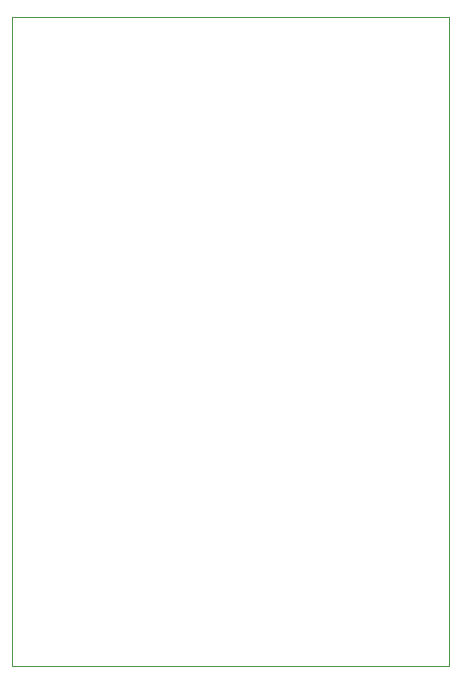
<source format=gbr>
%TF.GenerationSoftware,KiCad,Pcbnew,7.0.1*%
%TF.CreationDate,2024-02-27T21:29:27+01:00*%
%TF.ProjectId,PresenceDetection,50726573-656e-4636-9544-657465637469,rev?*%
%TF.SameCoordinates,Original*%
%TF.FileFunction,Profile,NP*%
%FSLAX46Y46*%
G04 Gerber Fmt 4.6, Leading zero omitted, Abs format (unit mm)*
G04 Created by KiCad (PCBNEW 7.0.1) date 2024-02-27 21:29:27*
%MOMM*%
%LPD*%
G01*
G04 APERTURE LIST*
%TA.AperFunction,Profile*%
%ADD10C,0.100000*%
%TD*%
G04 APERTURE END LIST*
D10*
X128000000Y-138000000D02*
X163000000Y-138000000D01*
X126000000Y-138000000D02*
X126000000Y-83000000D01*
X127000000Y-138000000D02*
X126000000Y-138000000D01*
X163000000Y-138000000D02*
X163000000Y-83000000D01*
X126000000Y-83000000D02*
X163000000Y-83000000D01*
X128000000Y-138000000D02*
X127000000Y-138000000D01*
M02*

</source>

⁂

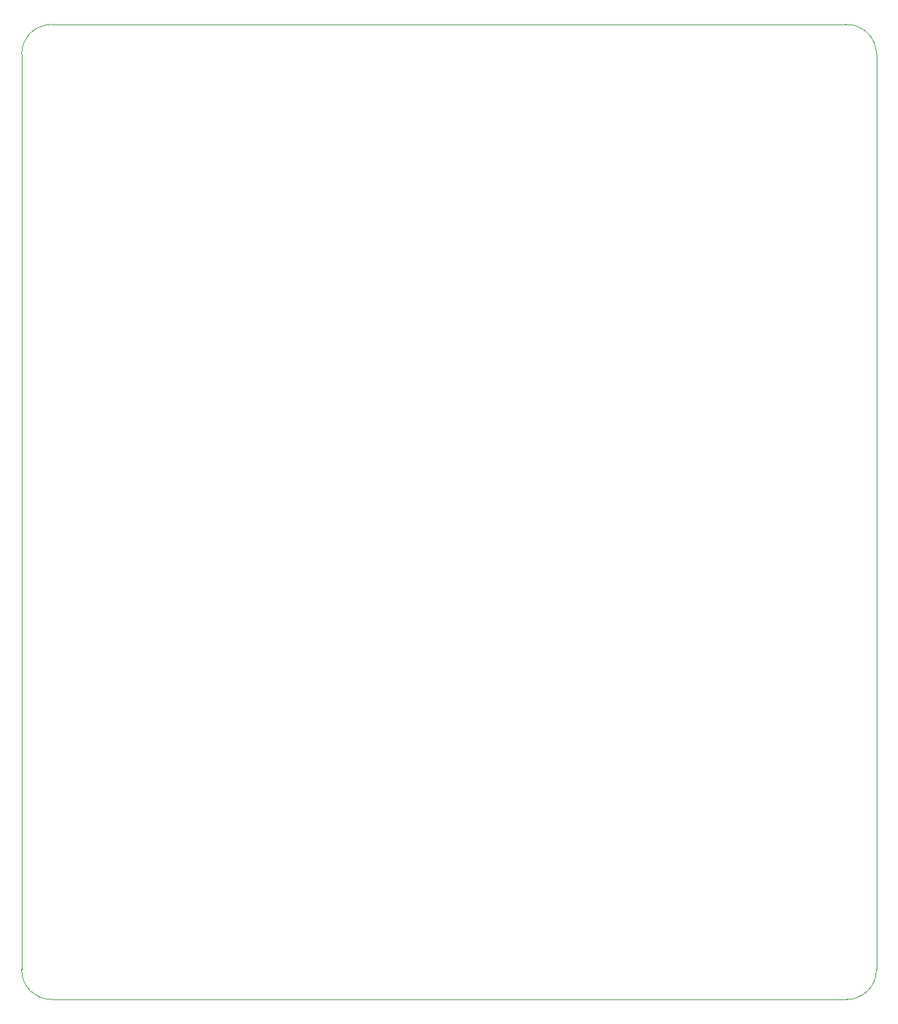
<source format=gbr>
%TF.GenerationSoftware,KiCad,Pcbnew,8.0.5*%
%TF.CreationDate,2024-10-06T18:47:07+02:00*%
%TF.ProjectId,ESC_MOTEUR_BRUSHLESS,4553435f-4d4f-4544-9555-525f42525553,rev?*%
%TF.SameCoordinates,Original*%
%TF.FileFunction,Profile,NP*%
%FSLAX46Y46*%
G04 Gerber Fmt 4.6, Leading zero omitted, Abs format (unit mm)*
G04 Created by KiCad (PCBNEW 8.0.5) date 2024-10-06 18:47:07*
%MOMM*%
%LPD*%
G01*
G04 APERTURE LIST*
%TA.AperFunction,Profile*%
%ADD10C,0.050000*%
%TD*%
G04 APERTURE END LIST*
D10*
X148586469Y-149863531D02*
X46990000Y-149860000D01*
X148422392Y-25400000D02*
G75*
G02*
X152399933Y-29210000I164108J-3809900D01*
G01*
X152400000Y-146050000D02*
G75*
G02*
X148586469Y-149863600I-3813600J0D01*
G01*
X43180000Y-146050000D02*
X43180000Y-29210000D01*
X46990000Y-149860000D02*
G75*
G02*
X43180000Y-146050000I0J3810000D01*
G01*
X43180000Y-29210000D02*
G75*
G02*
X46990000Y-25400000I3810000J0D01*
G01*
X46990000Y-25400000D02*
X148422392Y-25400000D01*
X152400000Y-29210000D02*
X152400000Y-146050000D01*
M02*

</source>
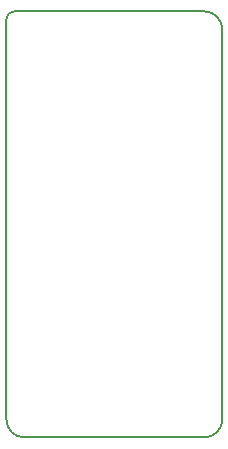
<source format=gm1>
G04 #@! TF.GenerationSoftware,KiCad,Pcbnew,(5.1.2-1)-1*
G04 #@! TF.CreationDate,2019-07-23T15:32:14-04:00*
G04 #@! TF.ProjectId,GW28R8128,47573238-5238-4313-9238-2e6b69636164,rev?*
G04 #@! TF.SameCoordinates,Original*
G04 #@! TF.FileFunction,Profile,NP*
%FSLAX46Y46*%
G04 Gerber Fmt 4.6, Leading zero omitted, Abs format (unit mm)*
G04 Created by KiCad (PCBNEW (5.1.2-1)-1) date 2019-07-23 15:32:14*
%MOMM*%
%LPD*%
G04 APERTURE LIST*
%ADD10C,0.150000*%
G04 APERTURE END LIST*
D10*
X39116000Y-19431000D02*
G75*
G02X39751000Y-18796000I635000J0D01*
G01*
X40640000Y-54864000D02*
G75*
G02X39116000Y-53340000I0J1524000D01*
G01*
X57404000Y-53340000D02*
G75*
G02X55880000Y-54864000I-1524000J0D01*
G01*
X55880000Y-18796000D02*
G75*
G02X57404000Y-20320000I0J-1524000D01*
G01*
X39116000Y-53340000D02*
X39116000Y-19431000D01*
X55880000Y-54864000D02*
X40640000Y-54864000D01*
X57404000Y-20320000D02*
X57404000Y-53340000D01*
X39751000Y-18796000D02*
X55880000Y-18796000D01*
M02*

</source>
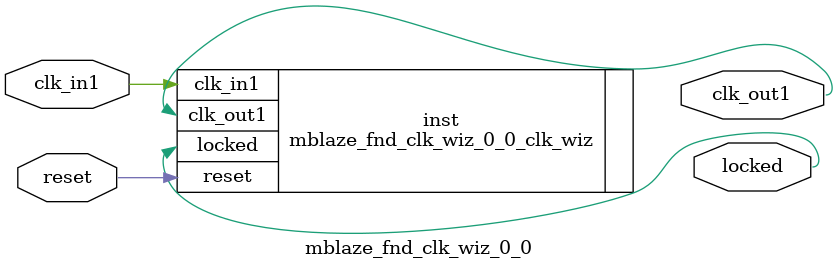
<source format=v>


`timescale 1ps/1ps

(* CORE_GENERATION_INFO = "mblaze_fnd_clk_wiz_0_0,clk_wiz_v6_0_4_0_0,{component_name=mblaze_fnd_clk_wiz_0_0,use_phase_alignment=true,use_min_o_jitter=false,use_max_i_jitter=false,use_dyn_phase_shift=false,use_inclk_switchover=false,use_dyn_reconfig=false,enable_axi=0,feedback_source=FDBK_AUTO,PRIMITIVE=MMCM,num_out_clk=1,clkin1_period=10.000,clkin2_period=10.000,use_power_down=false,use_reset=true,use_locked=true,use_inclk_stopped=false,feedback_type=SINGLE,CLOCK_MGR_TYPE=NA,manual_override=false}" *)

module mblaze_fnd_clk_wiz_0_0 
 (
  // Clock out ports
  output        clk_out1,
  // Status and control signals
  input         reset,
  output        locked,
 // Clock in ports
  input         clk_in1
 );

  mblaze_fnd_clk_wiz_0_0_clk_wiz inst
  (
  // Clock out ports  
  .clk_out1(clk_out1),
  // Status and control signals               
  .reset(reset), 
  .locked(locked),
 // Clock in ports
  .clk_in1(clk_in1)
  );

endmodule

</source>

⁂

Request:
Your answer should consist of the lines above between those holding "X152400000Y-146050000D02*" and "G04 #@! TF.SameCoordinates,Original*", inclusive, reproduced word for word and without pictures.

Written answer:
X152400000Y-146050000D02*
G75*
G02*
X148586469Y-149863600I-3813600J0D01*
G01*
X43180000Y-146050000D02*
X43180000Y-29210000D01*
X46990000Y-149860000D02*
G75*
G02*
X43180000Y-146050000I0J3810000D01*
G01*
X43180000Y-29210000D02*
G75*
G02*
X46990000Y-25400000I3810000J0D01*
G01*
X46990000Y-25400000D02*
X148422392Y-25400000D01*
X152400000Y-29210000D02*
X152400000Y-146050000D01*
M02*

</source>
<source format=gm1>
G04 #@! TF.GenerationSoftware,KiCad,Pcbnew,(5.1.2-1)-1*
G04 #@! TF.CreationDate,2019-07-23T15:32:14-04:00*
G04 #@! TF.ProjectId,GW28R8128,47573238-5238-4313-9238-2e6b69636164,rev?*
G04 #@! TF.SameCoordinates,Original*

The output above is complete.